CONSIGNES –
1 – Mettez à jour le texte sur l'Inde en reprenant le passage qui commence aux mots contenant « Comment l'Inde en » et s'arrête après « d'USD en 2021-2022. », avec « exercice » remplacé par « année fiscale ».
2 – Prolongez le texte sur l'Inde à la suite de sa dernière phrase.

EXTRAIT DU DOCUMENT –

C'est une question régulièrement posée ces derniers temps, mais qu'en est-il réellement ?
Les récents développements économiques et les tensions géopolitiques, en particulier entre les États-Unis et la Chine, ont entraîné un changement d'attention. Les droits de douane et les autres restrictions commerciales inquiètent les gouvernements, si bien que les États-Unis et les principaux pays européens, tels que le Royaume-Uni, l'Allemagne et la France, courtisent activement l'Inde. Les entreprises souhaitent également une plus grande stabilité commerciale et cherchent donc à réduire les risques et à diversifier leurs chaînes d'approvisionnement.
À tous les niveaux, l'Inde est donc considérée comme un partenaire commercial potentiellement plus intéressant, voire comme « la nouvelle usine du monde ». Pour savoir si l'Inde peut offrir l'avenir que tant de gens recherchent, nous nous sommes entretenus avec Meghna Nair, Manager Risk Services chez Atradius India, et Arun Soundarajan, Country Manager Atradius India. Voici leurs conclusions.
Quels sont les avantages de l'Inde en tant que partenaire commercial ?
Tout d'abord, l'Inde présente de nombreux attraits structurels et démographiques. Une population de 1,4 milliard d'habitants garantit une main-d'œuvre qualifiée abondante, combinée à un coût relativement faible - et à des marchés de consommation attrayants. Nous constatons notamment un nombre croissant de professionnels instruits et orientés vers la technologie, ainsi qu'une classe moyenne en expansion, dont beaucoup parlent bien l'anglais.
Le pays a une longue tradition manufacturière. Le gouvernement apporte également un soutien important à la stimulation de l'industrie et des exportations.
Comme l'observe Arun Soundarajan, « le gouvernement exerce une pression considérable en matière de logistique. Il est essentiel d'investir davantage dans les infrastructures et les projets de croissance pour développer des chaînes d'approvisionnement résilientes en Inde, et c'est ce à quoi l'Inde s'emploie ».
Comment l'Inde en a-t-elle bénéficié ces dernières années ?
Le climat d'investissement favorable a permis à l'Inde de réaliser des gains importants depuis un certain temps. Au cours de l'exercice 2014-2015, les investissements directs étrangers (IDE) en Inde se sont élevés à 45,15 milliards d'USD. Ce chiffre est passé à 60,22 milliards d'USD en 2016-2017 et à 83,57 milliards d'USD en 2021-2022.
L'initiative « Make in India » y est pour beaucoup. Il s'agit d'un programme gouvernemental majeur conçu pour faciliter l'investissement, encourager l'innovation, renforcer le développement des compétences, protéger la propriété intellectuelle et construire une infrastructure manufacturière de premier ordre dans le pays.

MATÉRIEL RECUEILLI –
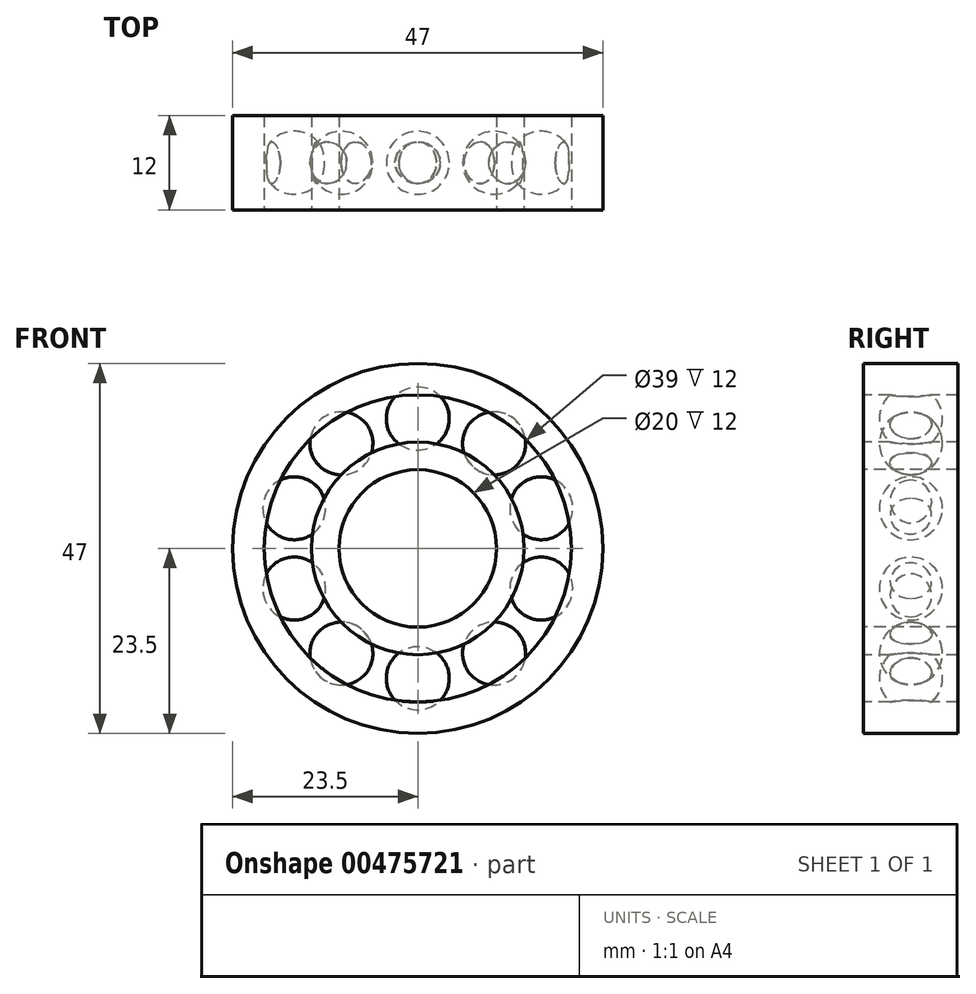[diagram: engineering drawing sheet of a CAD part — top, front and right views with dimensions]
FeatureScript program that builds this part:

RÉPONSES PAR CONSIGNE –
1 –
Comment l'Inde en a-t-elle bénéficié ces dernières années ?
Le climat d'investissement favorable a permis à l'Inde de réaliser des gains importants depuis un certain temps. Au cours de l'année fiscale 2014-2015, les investissements directs étrangers (IDE) en Inde se sont élevés à 45,15 milliards d'USD. Ce chiffre est passé à 60,22 milliards d'USD en 2016-2017 et à 83,57 milliards d'USD en 2021-2022.

2 –
Le programme « Production Linked Incentive » (PLI), lancé en mars 2020, fait partie de cette initiative et vise à stimuler la fabrication nationale. Il offre aux entreprises éligibles une incitation sur les ventes supplémentaires pendant cinq ans.
Meghna Nair souligne l'importance des accords de libre-échange (ALE) et des pactes commerciaux bilatéraux pour aider l'Inde à devenir un marché bien intégré de la chaîne d'approvisionnement : « L'Inde a déjà signé des accords commerciaux avec les Émirats Arabes Unis et l'Australie, tandis que des accords de libre-échange avec le Royaume-Uni et le Canada sont en cours d'élaboration. L'Inde et l'Union Européenne visent également à conclure un accord d'ici fin 2023 ou début 2024 ».
L'Inde deviendra-t-elle la prochaine « usine du monde » ?
À bien des égards, il semble que ce soit le cas. Meghna Nair donne un excellent exemple de la quantité et de la qualité des investissements que le pays attire désormais : « Apple a considérablement augmenté sa production d'iPhone en Inde, avec une production triplée pour atteindre 7 milliards de dollars au cours de l'exercice 2022-2023. Près de 7% des iPhones d'Apple ont été fabriqués en Inde au cours de l'exercice précédent, assemblés par ses partenaires tels que Foxconn Technology Group et Pegatron Corp. »
Apple n'est pas le seul à avoir réussi dans le secteur de l'électronique. L'Inde a augmenté la valeur de ses exportations électroniques vers les États-Unis de 260% au cours de la période 2018-2022. Seul le Vietnam a atteint un taux de croissance plus élevé. Cette évolution a été favorisée par la sensibilité politique et stratégique du secteur, ainsi que par l'augmentation des restrictions commerciales imposées à la Chine.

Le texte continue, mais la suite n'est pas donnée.